Throughout the pic, David Wall maintains a lightness of touch and a generosity of spirit, avoiding overt preachiness even while characters engage in animated discussions about faith, religion, guilt and expiation. Some Catholics may object to Marjorie’s unchallenged description of an orphanage “run by nuns who never wanted to be mothers in the first place,” and to the cliched plot device of a priest (actually, in this case, two priests) tempted to renounce vows and savor romantic love. (On the other hand, other auds may be riled by Keene’s professed desire to win Protestants over “to the one, true church.”) But pic’s strong pro-life stance should be enough to placate even those who might criticize “Noelle” on religious grounds.

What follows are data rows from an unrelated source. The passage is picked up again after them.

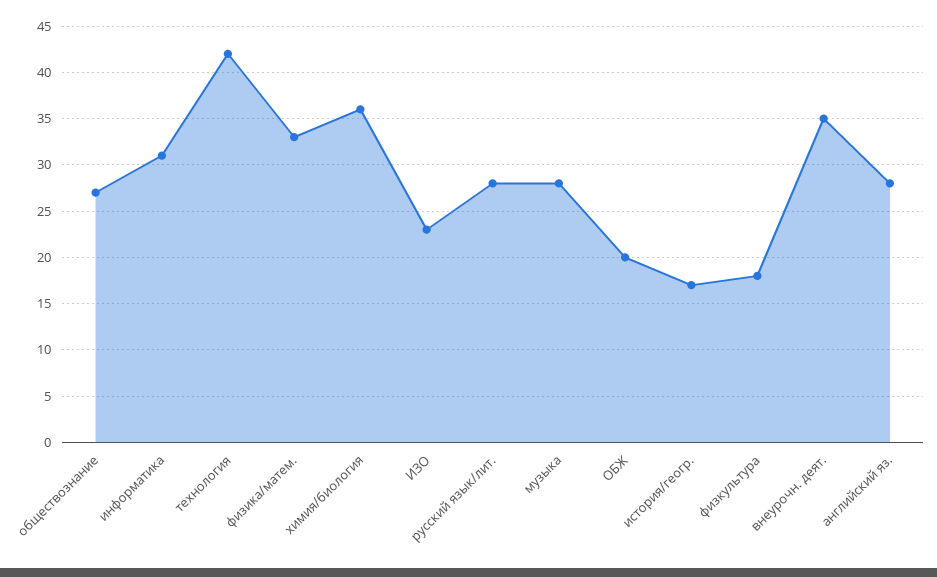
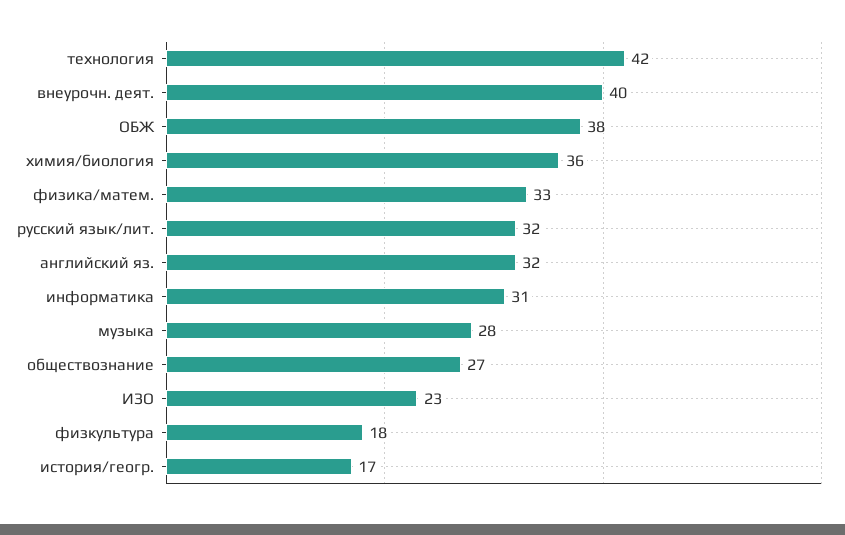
  {
    "обществознание": 27,
    "информатика": 31,
    "технология": 42,
    "физика/матем.": 33,
    "химия/биология": 36,
    "ИЗО": 23,
-   "русский язык/лит.": 28,
+   "русский язык/лит.": 32,
    "музыка": 28,
-   "ОБЖ": 20,
+   "ОБЖ": 38,
    "история/геогр.": 17,
    "физкультура": 18,
-   "внеурочн. деят.": 35,
+   "внеурочн. деят.": 40,
-   "английский яз.": 28
+   "английский яз.": 32
  }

Lead and supporting roles are capably played by largely unknown thesps who are all the more effective for their unfamiliarity. (Daffyd Rees makes the most of his scene as a wise and dry-witted barkeep.) One minor drawback: Wall looks so much like a circa-1970 Robert Redford that the resemblance distracts from the drama in a few key scenes.
Beecher Cotton’s moody lensing of Cape Cod winterscapes and Andrew Ingkavet’s delicate musical score are the film’s standout production values.
Pic’s title, by the way, is cued by a ghostly child (played Brennan Wall, the writer-director’s daughter) used sparingly but compellingly as a symbolic plot device.